- WHAT IS EXPECTED:
Produce word for word the lines of the data below running from the one that has "cereal bowl: present [60,407,192,488]" to the one that has "book: present [48,271,159,325]", inclusive, and no others.

Extracted records:
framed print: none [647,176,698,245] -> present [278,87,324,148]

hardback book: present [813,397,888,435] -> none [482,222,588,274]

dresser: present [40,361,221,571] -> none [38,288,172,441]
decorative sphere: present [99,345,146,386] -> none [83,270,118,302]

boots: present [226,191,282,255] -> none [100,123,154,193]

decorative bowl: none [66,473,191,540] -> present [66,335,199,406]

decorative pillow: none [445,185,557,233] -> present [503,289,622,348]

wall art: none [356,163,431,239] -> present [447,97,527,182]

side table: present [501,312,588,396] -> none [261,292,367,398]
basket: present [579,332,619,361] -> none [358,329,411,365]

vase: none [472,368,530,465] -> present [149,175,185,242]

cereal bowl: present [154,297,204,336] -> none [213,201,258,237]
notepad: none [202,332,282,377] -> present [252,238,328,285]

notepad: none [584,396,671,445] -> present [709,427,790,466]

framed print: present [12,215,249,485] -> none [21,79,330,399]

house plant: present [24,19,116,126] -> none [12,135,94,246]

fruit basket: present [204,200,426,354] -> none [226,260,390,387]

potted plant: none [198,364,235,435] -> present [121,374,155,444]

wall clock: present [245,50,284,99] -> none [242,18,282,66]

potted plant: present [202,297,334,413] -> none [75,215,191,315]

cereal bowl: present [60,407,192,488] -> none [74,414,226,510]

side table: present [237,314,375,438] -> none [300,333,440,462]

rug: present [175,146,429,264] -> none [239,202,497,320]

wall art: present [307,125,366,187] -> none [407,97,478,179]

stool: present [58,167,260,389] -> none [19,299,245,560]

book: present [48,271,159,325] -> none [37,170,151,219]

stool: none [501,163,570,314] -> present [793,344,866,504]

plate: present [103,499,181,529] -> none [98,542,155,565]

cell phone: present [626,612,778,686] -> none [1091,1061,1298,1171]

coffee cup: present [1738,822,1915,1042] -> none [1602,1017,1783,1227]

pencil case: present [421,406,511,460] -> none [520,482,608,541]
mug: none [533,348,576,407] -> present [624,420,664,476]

- WRITTEN REPLY:
cereal bowl: present [60,407,192,488] -> none [74,414,226,510]

side table: present [237,314,375,438] -> none [300,333,440,462]

rug: present [175,146,429,264] -> none [239,202,497,320]

wall art: present [307,125,366,187] -> none [407,97,478,179]

stool: present [58,167,260,389] -> none [19,299,245,560]

book: present [48,271,159,325] -> none [37,170,151,219]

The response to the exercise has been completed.